**WHAT THE TASK REQUIRES**
Could you count how many lines of the data include "throw" and answer with the number only?

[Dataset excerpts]

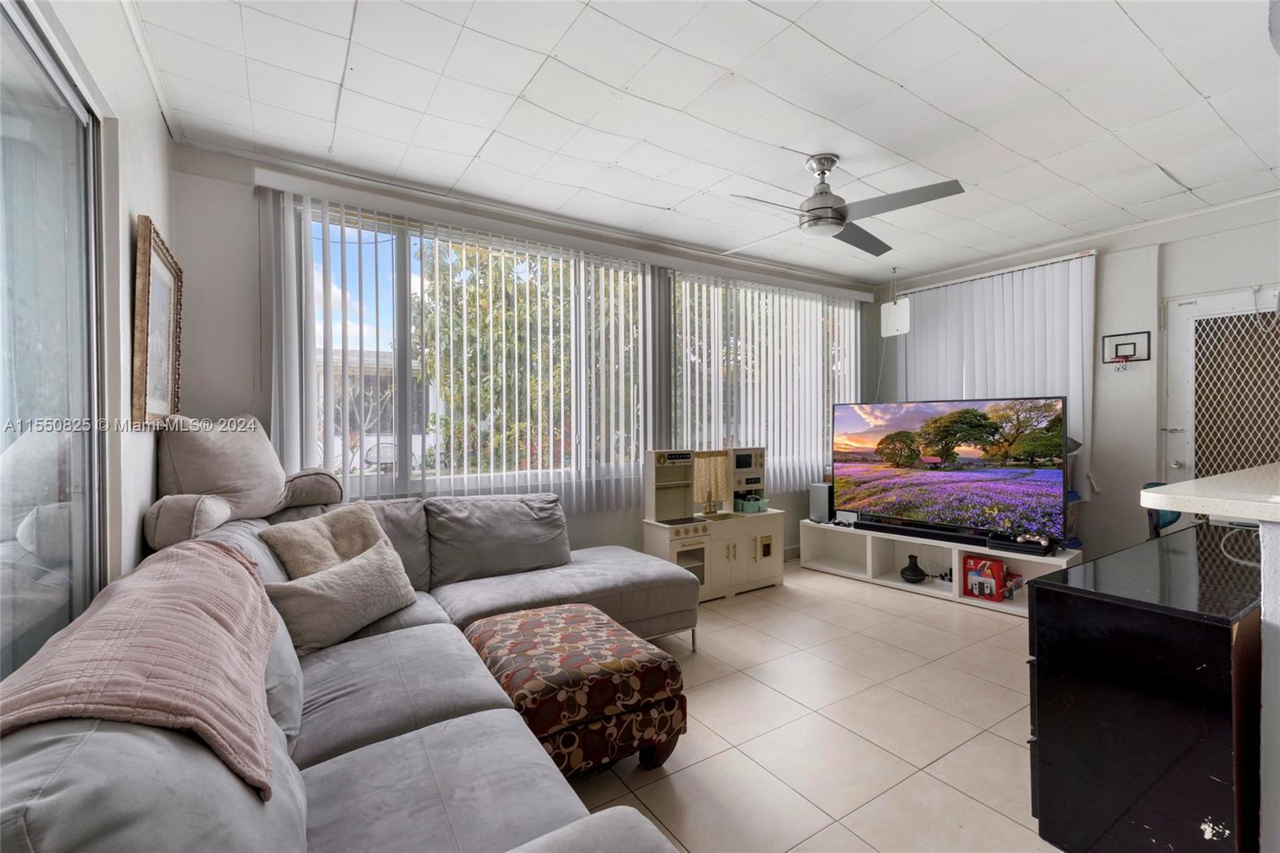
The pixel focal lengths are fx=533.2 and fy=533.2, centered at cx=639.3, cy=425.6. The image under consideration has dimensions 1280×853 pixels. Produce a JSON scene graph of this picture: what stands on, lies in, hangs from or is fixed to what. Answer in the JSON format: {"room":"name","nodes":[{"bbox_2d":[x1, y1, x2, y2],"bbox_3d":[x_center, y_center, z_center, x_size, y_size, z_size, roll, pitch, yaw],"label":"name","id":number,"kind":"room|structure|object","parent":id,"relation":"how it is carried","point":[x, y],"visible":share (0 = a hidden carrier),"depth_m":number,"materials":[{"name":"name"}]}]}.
{"room":"living room","nodes":[
{"label":"living room","id":0,"kind":"room"},
{"bbox_2d":[20,0,173,587],"bbox_3d":[-0.983,-0.063,0.556,0.163,2.648,4.866,0,0,-33],"label":"left wall","id":1,"kind":"structure","parent":0,"point":[158,130],"depth_m":1.76,"materials":[{"name":"white paint"}]},
{"bbox_2d":[0,0,107,676],"bbox_3d":[-1.131,0.110,0.773,0.098,2.268,2.251,0,0,-33],"label":"sliding glass door","id":2,"kind":"structure","parent":1,"relation":"in","point":[21,142],"depth_m":1.36,"materials":[{"name":"clear glass"}]},
{"bbox_2d":[131,214,183,426],"bbox_3d":[-1.920,-0.370,2.134,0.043,0.756,0.655,0,0,-33],"label":"framed picture","id":3,"kind":"object","parent":1,"relation":"attached to","point":[166,274],"visible":0.98,"depth_m":2.07,"materials":[{"name":"brown wood"}]},
{"bbox_2d":[172,140,883,567],"bbox_3d":[0.055,-0.073,4.180,5.695,2.658,0.187,0,0,-33],"label":"back wall","id":4,"kind":"structure","parent":0,"point":[246,198],"depth_m":2.75,"materials":[{"name":"paint"}]},
{"bbox_2d":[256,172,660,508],"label":"vertical blind","id":5,"kind":"object","parent":4,"relation":"attached to","point":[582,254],"visible":0.86,"depth_m":3.61,"materials":[{"name":"white plastic"}]},
{"bbox_2d":[296,203,648,499],"bbox_3d":[-0.879,-0.372,3.521,2.286,1.623,0.109,0,0,-33],"label":"window","id":6,"kind":"structure","parent":4,"relation":"in","point":[394,286],"depth_m":3.24,"materials":[{"name":"glass"}]},
{"bbox_2d":[665,272,863,483],"bbox_3d":[1.190,-0.369,4.827,2.360,1.692,0.124,0,0,-33],"label":"window","id":7,"kind":"structure","parent":4,"relation":"in","point":[770,436],"depth_m":4.73,"materials":[{"name":"glass"}]},
{"bbox_2d":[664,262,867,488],"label":"vertical blind","id":8,"kind":"object","parent":4,"relation":"attached to","point":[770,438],"visible":0.79,"depth_m":4.59,"materials":[{"name":"white plastic"}]},
{"bbox_2d":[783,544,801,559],"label":"baseboard","id":9,"kind":"structure","parent":4,"relation":"attached to","point":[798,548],"depth_m":4.93,"materials":[{"name":"white paint"}]},
{"bbox_2d":[123,0,1279,286],"bbox_3d":[1.406,-1.451,1.944,5.817,0.112,5.415,0,0,-33],"label":"ceiling","id":10,"kind":"structure","parent":0,"point":[998,43],"depth_m":2.34,"materials":[{"name":"white paint"}]},
{"bbox_2d":[721,152,964,256],"bbox_3d":[1.011,-1.222,2.830,1.095,0.384,1.111,0,0,0],"label":"ceiling fan","id":11,"kind":"object","parent":10,"relation":"hanging from","point":[827,207],"visible":0.99,"depth_m":2.76,"materials":[{"name":"silver metal"}]},
{"bbox_2d":[880,267,911,336],"bbox_3d":[2.332,-1.125,4.858,0.191,0.582,0.224,0,0,-33],"label":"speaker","id":12,"kind":"object","parent":10,"relation":"hanging from","point":[900,314],"visible":0.99,"depth_m":4.81,"materials":[{"name":"white"}]},
{"bbox_2d":[557,556,1063,852],"bbox_3d":[1.149,1.304,1.840,6.546,0.101,5.386,0,0,-33],"label":"floor","id":13,"kind":"structure","parent":0,"point":[986,618],"depth_m":2.18,"materials":[{"name":"beige tile"}]},
{"bbox_2d":[0,488,701,852],"bbox_3d":[-0.384,0.794,1.915,2.374,0.898,3.141,0,0,-33],"label":"sectional sofa","id":14,"kind":"object","parent":13,"relation":"on","point":[487,727],"visible":0.78,"depth_m":1.39,"materials":[{"name":"grey fabric"}]},
{"bbox_2d":[0,539,281,799],"bbox_3d":[-1.043,0.491,1.135,0.426,0.298,0.860,0,0,-33],"label":"pink blanket","id":15,"kind":"object","parent":14,"relation":"on","point":[202,546],"visible":0.92,"depth_m":0.98,"materials":[{"name":"pink fabric"}]},
{"bbox_2d":[143,412,343,552],"bbox_3d":[-1.730,0.209,2.395,0.589,0.559,0.764,0,0,7],"label":"backrest pillow","id":16,"kind":"object","parent":14,"relation":"on","point":[269,456],"visible":0.94,"depth_m":2.27,"materials":[{"name":"beige fabric"}]},
{"bbox_2d":[261,501,394,579],"bbox_3d":[-1.335,0.553,2.350,0.310,0.355,0.513,0,0,23],"label":"throw pillow","id":17,"kind":"object","parent":14,"relation":"on","point":[309,530],"visible":0.72,"depth_m":2.27,"materials":[{"name":"beige fabric"}]},
{"bbox_2d":[260,536,419,654],"bbox_3d":[-1.160,0.662,2.109,0.261,0.300,0.580,0,0,26],"label":"throw pillow","id":18,"kind":"object","parent":14,"relation":"on","point":[319,598],"visible":0.9,"depth_m":2.01,"materials":[{"name":"fabric"}]},
{"bbox_2d":[462,603,688,777],"bbox_3d":[-0.285,1.030,2.113,0.662,0.430,0.794,0,0,-33],"label":"ottoman","id":19,"kind":"object","parent":13,"relation":"on","point":[640,665],"visible":0.89,"depth_m":1.87,"materials":[{"name":"fabric"}]},
{"bbox_2d":[642,444,783,602],"bbox_3d":[0.563,0.707,4.038,1.119,1.060,0.473,0,0,-33],"label":"play kitchen","id":20,"kind":"object","parent":13,"relation":"on","point":[767,553],"visible":0.83,"depth_m":3.94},
{"bbox_2d":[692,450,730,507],"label":"curtain","id":21,"kind":"object","parent":20,"relation":"attached to","point":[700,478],"visible":0.72,"depth_m":4.08,"materials":[{"name":"fabric"}]},
{"bbox_2d":[734,491,768,513],"bbox_3d":[0.896,0.615,4.309,0.209,0.131,0.194,0,0,-33],"label":"green container","id":22,"kind":"object","parent":20,"relation":"on","point":[745,508],"visible":0.97,"depth_m":4.25,"materials":[{"name":"teal plastic"}]},
{"bbox_2d":[794,517,1078,615],"bbox_3d":[2.175,1.044,4.100,0.430,0.385,1.992,-1,1,-44],"label":"tv stand","id":23,"kind":"object","parent":13,"relation":"on","point":[898,582],"visible":0.61,"depth_m":4.18,"materials":[{"name":"white wood"}]},
{"bbox_2d":[808,482,833,522],"bbox_3d":[1.602,0.665,4.666,0.164,0.323,0.187,0,1,45],"label":"speaker","id":24,"kind":"object","parent":23,"relation":"on","point":[818,496],"visible":0.92,"depth_m":4.60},
{"bbox_2d":[900,554,926,583],"bbox_3d":[2.097,1.094,4.095,0.179,0.185,0.180,0,0,-33],"label":"black vase","id":25,"kind":"object","parent":23,"relation":"in","point":[913,575],"visible":0.99,"depth_m":4.05,"materials":[{"name":"black ceramic"}]},
{"bbox_2d":[856,516,991,544],"bbox_3d":[2.166,0.793,4.055,0.994,0.072,0.110,0,1,43],"label":"soundbar","id":26,"kind":"object","parent":23,"relation":"on","point":[910,530],"visible":0.94,"depth_m":4.02,"materials":[{"name":"black plastic"}]},
{"bbox_2d":[833,396,1068,542],"bbox_3d":[2.237,0.308,4.025,1.604,0.965,0.259,0,1,44],"label":"television","id":27,"kind":"object","parent":23,"relation":"on","point":[890,456],"visible":0.99,"depth_m":3.91,"materials":[{"name":"black"}]},
{"bbox_2d":[962,554,1006,599],"bbox_3d":[2.412,1.052,3.735,0.248,0.258,0.169,0,1,40],"label":"box","id":28,"kind":"object","parent":23,"relation":"in","point":[998,566],"visible":0.97,"depth_m":3.70,"materials":[{"name":"red cardboard"}]},
{"bbox_2d":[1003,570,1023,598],"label":"box","id":29,"kind":"object","parent":23,"relation":"in","point":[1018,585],"visible":0.72,"depth_m":3.70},
{"bbox_2d":[986,532,1059,555],"bbox_3d":[2.577,0.798,3.596,0.361,0.061,0.262,0,1,42],"label":"game console","id":30,"kind":"object","parent":23,"relation":"on","point":[1015,548],"visible":0.91,"depth_m":3.53,"materials":[{"name":"black plastic"}]},
{"bbox_2d":[1027,524,1263,852],"bbox_3d":[1.767,0.820,1.683,1.451,0.836,0.435,0,0,-33],"label":"black cabinet","id":31,"kind":"object","parent":13,"relation":"on","point":[1050,595],"visible":0.9,"depth_m":1.31,"materials":[{"name":"black wood"}]},
{"bbox_2d":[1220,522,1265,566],"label":"cable","id":32,"kind":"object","parent":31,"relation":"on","point":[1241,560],"visible":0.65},
{"bbox_2d":[1140,480,1183,539],"bbox_3d":[3.297,0.786,3.360,0.381,0.877,0.360,0,0,-21],"label":"chair","id":33,"kind":"object","parent":13,"relation":"on","point":[1173,521],"visible":0.16,"depth_m":3.33,"materials":[{"name":"blue plastic"}]},
{"bbox_2d":[870,192,1279,565],"bbox_3d":[3.772,-0.100,3.755,0.192,2.670,4.525,0,0,-33],"label":"right wall","id":34,"kind":"structure","parent":0,"point":[1170,257],"depth_m":3.89,"materials":[{"name":"paint"}]},
{"bbox_2d":[888,248,1095,522],"bbox_3d":[2.951,-0.276,4.638,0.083,2.074,1.611,0,0,-33],"label":"vertical blind","id":35,"kind":"object","parent":34,"relation":"attached to","point":[938,319],"visible":0.61,"depth_m":4.41,"materials":[{"name":"white"}]},
{"bbox_2d":[1100,331,1151,367],"bbox_3d":[3.521,-0.543,3.881,0.148,0.249,0.265,0,0,-33],"label":"basketball hoop","id":36,"kind":"object","parent":34,"relation":"attached to","point":[1123,344],"visible":0.99,"depth_m":3.88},
{"bbox_2d":[1160,282,1279,486],"bbox_3d":[3.923,0.160,3.388,0.123,2.090,0.937,0,0,-33],"label":"door","id":37,"kind":"structure","parent":34,"relation":"in","point":[1218,304],"depth_m":3.54,"materials":[{"name":"white metal"}]},
{"bbox_2d":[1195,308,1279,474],"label":"security grille","id":38,"kind":"object","parent":37,"relation":"attached to","point":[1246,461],"visible":0.84,"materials":[{"name":"metal"}]},
{"bbox_2d":[1257,514,1279,850],"bbox_3d":[2.129,0.727,1.022,1.283,0.944,1.019,0,0,-33],"label":"half wall","id":39,"kind":"structure","parent":0,"point":[1266,658],"depth_m":1.18,"materials":[{"name":"white paint"}]},
{"bbox_2d":[1140,462,1279,522],"bbox_3d":[2.204,0.199,1.305,1.365,0.046,1.261,0,0,-33],"label":"countertop","id":40,"kind":"structure","parent":39,"relation":"attached to","point":[1183,506],"depth_m":1.40,"materials":[{"name":"white stone"}]},
{"label":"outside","id":41,"kind":"structure","parent":0,"visible":0},
{"bbox_2d":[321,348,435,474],"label":"neighboring building","id":42,"kind":"structure","parent":41,"point":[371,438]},
{"label":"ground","id":43,"kind":"structure","parent":41,"visible":0},
{"bbox_2d":[421,242,636,477],"bbox_3d":[-1.271,-0.600,7.559,3.373,4.691,3.042,0,0,-33],"label":"tree","id":44,"kind":"object","parent":43,"relation":"on","point":[470,294],"visible":0.3,"depth_m":6.54,"materials":[{"name":"green plant"}]}
]}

**TASK OUTPUT**
2